Things like this are why I have lots of love for the ruby language, but no respect for MRI
Beware of C extensions which allocate large chunks of memory themselves.
As an example, when you load an image using RMagick, the entire bitmap gets loaded into memory inside the ruby process. This may be 30 meg or so depending on the size of the image.
However, most of this memory has been allocated by RMagick itself. All ruby knows about is a wrapper object, which is tiny(1).
Ruby only thinks it's holding onto a tiny amount of memory, so it won't bother running the GC. In actual fact it's holding onto 30 meg.
If you loop over a say 10 images, you can run yourself out of memory really fast.
The preferred solution is to manually tell the C library to clean up the memory itself - RMagick has a destroy! method which does this. If your library doesn't however, you may need to forcibly run the GC yourself, even though this is generally discouraged.

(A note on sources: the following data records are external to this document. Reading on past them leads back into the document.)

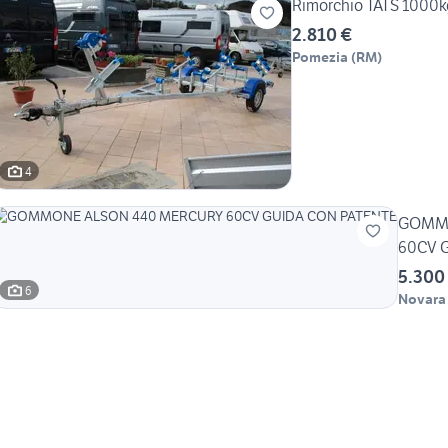
Rimorchio TATS 1000kg
2.810 €
Pomezia
(
RM
)
4
GOMMO
60CV 
5.300
6
Novara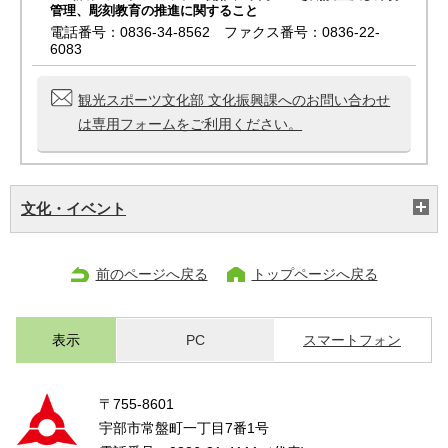
管理、彫刻教育の推進に関すること
電話番号：0836-34-8562 ファクス番号：0836-22-
6083
観光スポーツ文化部 文化振興課へのお問い合わせ
は専用フォームをご利用ください。
文化・イベント
前のページへ戻る
トップページへ戻る
表示
PC
スマートフォン
〒755-8601
宇部市常盤町一丁目7番1号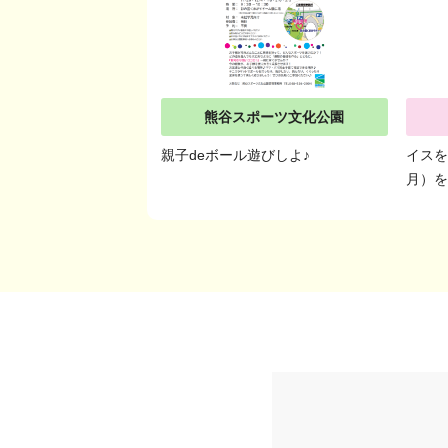
熊谷スポーツ文化公園
親子deボール遊びしよ♪
イスを
月）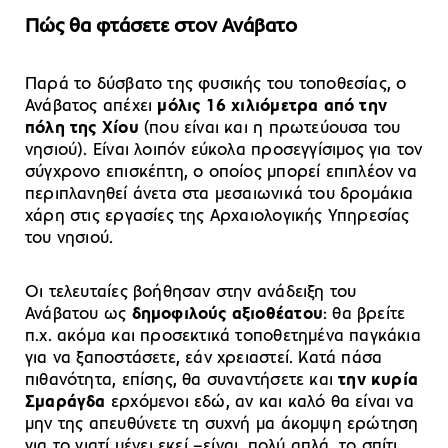
Πώς θα φτάσετε στον Ανάβατο
Παρά το δύσβατο της φυσικής του τοποθεσίας, ο
Ανάβατος απέχει
μόλις 16 χιλιόμετρα από την
πόλη της Χίου
(που είναι και η πρωτεύουσα του
νησιού). Είναι λοιπόν εύκολα προσεγγίσιμος για τον
σύγχρονο επισκέπτη, ο οποίος μπορεί επιπλέον να
περιπλανηθεί άνετα στα μεσαιωνικά του δρομάκια
χάρη στις εργασίες της Αρχαιολογικής Υπηρεσίας
του νησιού.
Οι τελευταίες βοήθησαν στην ανάδειξη του
Ανάβατου ως
δημοφιλούς αξιοθέατου
: θα βρείτε
π.χ. ακόμα και προσεκτικά τοποθετημένα παγκάκια
για να ξαποστάσετε, εάν χρειαστεί. Κατά πάσα
πιθανότητα, επίσης, θα συναντήσετε και
την κυρία
Σμαράγδα
ερχόμενοι εδώ, αν και καλό θα είναι να
μην της απευθύνετε τη συχνή μα άκομψη ερώτηση
για το γιατί μένει εκεί –είναι, πολύ απλά, το σπίτι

(1): Ruby C extensions have callbacks which will get run when the ruby runtime decides to free them, so the memory will eventually be successfully freed at some point, just perhaps not soon enough.

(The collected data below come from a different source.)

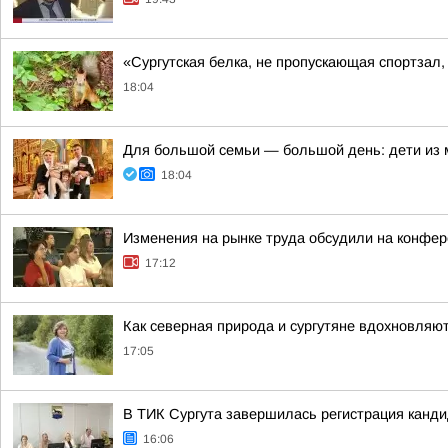
«Сургутская белка, не пропускающая спортзал
18:04
Для большой семьи — большой день: дети из
18:04
Изменения на рынке труда обсудили на конфе
17:12
Как северная природа и сургутяне вдохновляют
17:05
В ТИК Сургута завершилась регистрация канд
16:06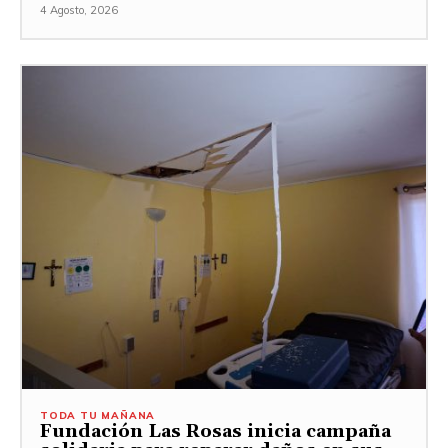
4 Agosto, 2026
TODA TU MAÑANA
Fundación Las Rosas inicia campaña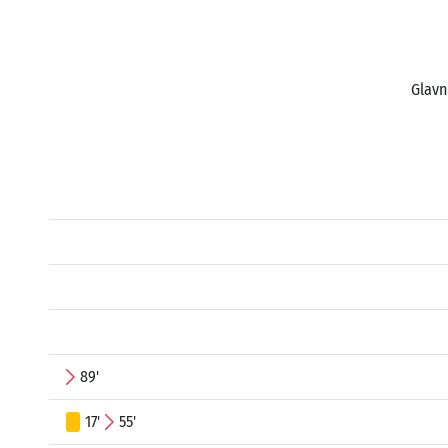
Glavn
89'
17'
55'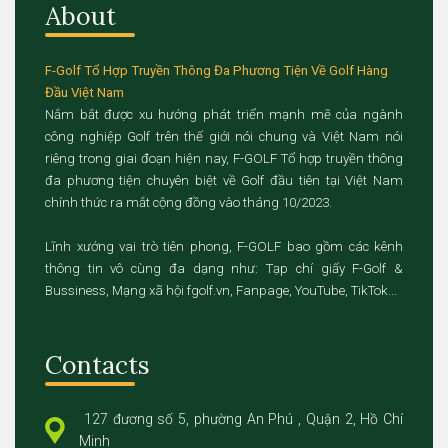
About
F-Golf Tổ Hợp Truyền Thông Đa Phương Tiện Về Golf Hàng
Đầu Việt Nam
Nắm bắt được xu hướng phát triển mạnh mẽ của ngành
công nghiệp Golf trên thế giới nói chung và Việt Nam nói
riêng trong giai đoạn hiện nay, F-GOLF Tổ hợp truyền thông
đa phương tiện chuyên biệt về Golf đầu tiên tại Việt Nam
chính thức ra mắt cộng đồng vào tháng 10/2023.
Lĩnh xướng vai trò tiên phong, F-GOLF bao gồm các kênh
thông tin vô cùng đa dạng như: Tạp chí giấy F-Golf &
Bussiness, Mạng xã hội fgolf.vn, Fanpage, YouTube, TikTok...
Contacts
127 đương số 5, phường An Phú , Quận 2, Hồ Chí
Minh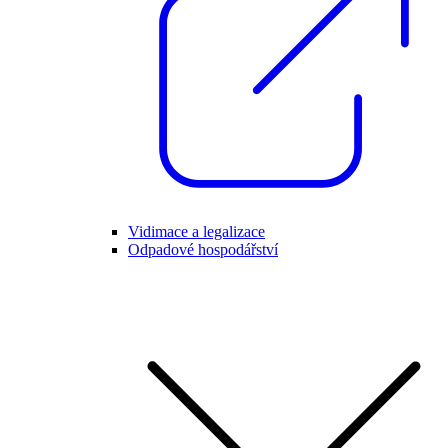
Vidimace a legalizace
Odpadové hospodářství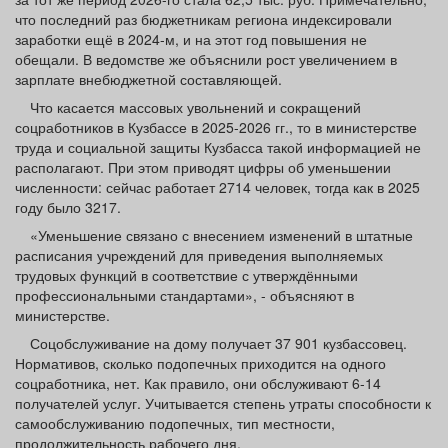
что последний раз бюджетникам региона индексировали
заработки ещё в 2024-м, и на этот год повышения не
обещали. В ведомстве же объяснили рост увеличением в
зарплате внебюджетной составляющей.
Что касается массовых увольнений и сокращений
соцработников в Кузбассе в 2025-2026 гг., то в министерстве
труда и социальной защиты Кузбасса такой информацией не
располагают. При этом приводят цифры об уменьшении
численности: сейчас работает 2714 человек, тогда как в 2025
году было 3217.
«Уменьшение связано с внесением изменений в штатные
расписания учреждений для приведения выполняемых
трудовых функций в соответствие с утверждёнными
профессиональными стандартами», - объясняют в
министерстве.
Соцобслуживание на дому получает 37 901 кузбассовец.
Нормативов, сколько подопечных приходится на одного
соцработника, нет. Как правило, они обслуживают 6-14
получателей услуг. Учитывается степень утраты способности к
самообслуживанию подопечных, тип местности,
продолжительность рабочего дня.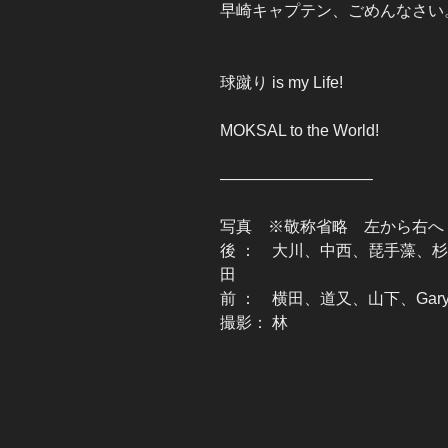
早崎キャプテン、ごめんなさい。。。
球蹴り is my Life!
MOKSAL to the World!
—————————–
写真 ※敬称省略 左から右へ
後 ： 大川、中西、琵手藻、
田
前 ： 横田、道又、山下、Gar
撮影： 林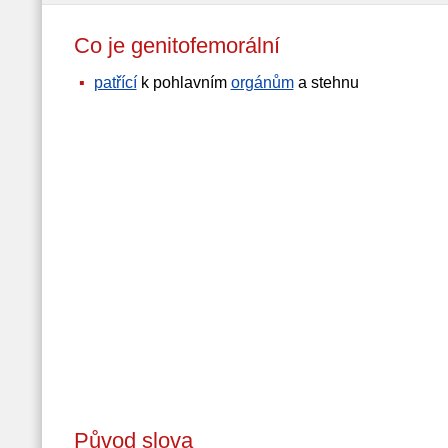
Co je genitofemorální
patřící
k pohlavním
orgánům
a stehnu
Původ slova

Measure and detect which parts of your code are creating objects that cause memory usage to go up. Improve and modify your code then measure again. Sometimes, you're using gems or libraries that use up a lot of memory and creating a lot of objects as well.

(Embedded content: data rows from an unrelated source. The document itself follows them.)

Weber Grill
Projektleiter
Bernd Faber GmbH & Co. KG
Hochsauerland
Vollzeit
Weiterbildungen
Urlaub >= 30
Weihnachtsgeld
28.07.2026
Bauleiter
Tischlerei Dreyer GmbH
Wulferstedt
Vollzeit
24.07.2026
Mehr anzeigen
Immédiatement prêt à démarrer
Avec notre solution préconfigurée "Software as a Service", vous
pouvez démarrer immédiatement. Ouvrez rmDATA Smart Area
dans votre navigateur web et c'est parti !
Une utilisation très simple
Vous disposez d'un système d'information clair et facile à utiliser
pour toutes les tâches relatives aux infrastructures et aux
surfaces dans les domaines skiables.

There are many tools out there such as busy-administrator that allow you to check the memory size of objects (including those inside hashes and arrays).
$ gem install busy-administrator
Example # 1: MemorySize.of
require 'busy-administrator'
data = BusyAdministrator::ExampleGenerator.generate_string_with_specified_memory_size(10.mebibytes)
puts BusyAdministrator::MemorySize.of(data)
# => 10 MiB
Example # 2: MemoryUtils.profile
Code
require 'busy-administrator'
results = BusyAdministrator::MemoryUtils.profile(gc_enabled: false) do |analyzer|
BusyAdministrator::ExampleGenerator.generate_string_with_specified_memory_size(10.mebibytes)
end
BusyAdministrator::Display.debug(results)
Output:
{
memory_usage:
{
before: 12 MiB
after: 22 MiB
diff: 10 MiB
}
total_time: 0.406452
gc:
{
count: 0
enabled: false
}
specific:
{
}
object_count: 151
general:
{
String: 10 MiB
Hash: 8 KiB
BusyAdministrator::MemorySize: 0 Bytes
Process::Status: 0 Bytes
IO: 432 Bytes
Array: 326 KiB
Proc: 72 Bytes
RubyVM::Env: 96 Bytes
Time: 176 Bytes
Enumerator: 80 Bytes
}
}
You can also try ruby-prof and memory_profiler. It is better if you test and experiment different versions of your code so you can measure the memory usage and performance of each version. This will allow you to check if your optimization really worked or not. You usually use these tools in development / testing mode and turn them off in production.